Définitivement, Une Place à prendre est un roman pour adultes ! JKR réussi l'incroyable tour de force d'écrire un roman de 700 pages avec des personnages franchement antipathiques (voire pourris jusqu'à la moelle) et dont l'enjeu n'est vraiment pas glamour : un siège à pourvoir dans une ville riquiqui et tout à fait ordinaire et la possibilité de voter pour ou contre la Cité et la clinique de désintoxication. Et pourtant, ça marche ! Certes JKR prend son temps et le début du roman est trop long mais petit à petit, je me suis prise au jeu des interactions entre les personnages. C'est même assez jouissif de suivre l'enchainement des évènements et de voir JKR s'amuser à disséquer le pouvoir de la rumeur, l'hypocrisie sociale, les petites querelles entre les habitants … Une Place à prendre est la chronique quotidienne d'une ville de province et une étude de mœurs très incisive.

◆ **CONSIGNES**:
**1.** Reproduisez la critique d'Une Place à prendre depuis « Définitivement, Une Place » jusqu'à « mœurs très incisive. » inclus.
**2.** Poursuivez la critique d'Une Place à prendre à la suite de sa dernière phrase.

◆ **LISTING FOURNI**:

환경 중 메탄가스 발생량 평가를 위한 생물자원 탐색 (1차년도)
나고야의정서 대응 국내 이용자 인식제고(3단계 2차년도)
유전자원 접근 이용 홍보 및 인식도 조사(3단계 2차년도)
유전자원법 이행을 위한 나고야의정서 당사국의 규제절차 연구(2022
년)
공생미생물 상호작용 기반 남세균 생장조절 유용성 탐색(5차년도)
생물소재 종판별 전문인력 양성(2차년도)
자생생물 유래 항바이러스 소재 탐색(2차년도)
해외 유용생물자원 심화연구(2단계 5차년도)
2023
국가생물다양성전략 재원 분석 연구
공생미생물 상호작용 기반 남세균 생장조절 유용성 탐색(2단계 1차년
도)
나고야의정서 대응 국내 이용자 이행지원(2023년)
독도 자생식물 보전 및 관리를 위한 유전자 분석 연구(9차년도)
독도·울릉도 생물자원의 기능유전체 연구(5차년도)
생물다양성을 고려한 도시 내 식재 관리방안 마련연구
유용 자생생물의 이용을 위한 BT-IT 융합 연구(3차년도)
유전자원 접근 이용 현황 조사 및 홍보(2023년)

◆ **RÉPONSES**:
**1.**
Définitivement, Une Place à prendre est un roman pour adultes ! JKR réussi l'incroyable tour de force d'écrire un roman de 700 pages avec des personnages franchement antipathiques (voire pourris jusqu'à la moelle) et dont l'enjeu n'est vraiment pas glamour : un siège à pourvoir dans une ville riquiqui et tout à fait ordinaire et la possibilité de voter pour ou contre la Cité et la clinique de désintoxication. Et pourtant, ça marche ! Certes JKR prend son temps et le début du roman est trop long mais petit à petit, je me suis prise au jeu des interactions entre les personnages. C'est même assez jouissif de suivre l'enchainement des évènements et de voir JKR s'amuser à disséquer le pouvoir de la rumeur, l'hypocrisie sociale, les petites querelles entre les habitants … Une Place à prendre est la chronique quotidienne d'une ville de province et une étude de mœurs très incisive.

**2.**
Je me suis également bien amusée de découvrir que JKR possède une palette de salauds très diversifiée. Entre autres, nous avons un couple de vieux réac' racistes et anti-jeunes, un père de famille tyrannique et violent, un célibataire d'une veulerie sans nom … Contrairement à Harry Potter, c'est une vision complètement désenchantée de l'adolescence que présente ici JKR : harceleurs, sexuellement actifs, vulgaires, ils se scarifient et boivent de l'alcool … Pourtant, ces odieux personnages ne sont pas caricaturaux et j'ai fini par m'attacher à certains, notamment les femmes qui tirent leur épingle du jeu. Samantha, la cougar quarantenaire qui s'émancipe et Sukhvinder, la fille mal-aimée de la seule famille pakistanaise du patelin sont particulièrement touchantes.
Pour conclure, il est évident que JKR est une auteure talentueuse, qu'elle possède un don particulier pour créer des personnages dont les actions ne cessent de se recouper. Une Place à prendre est un roman très ironique, drôle et tragique à la fois, qui montre une vision de l'Angleterre complètement désillusionnée et dont la fin est un crève cœur absolu.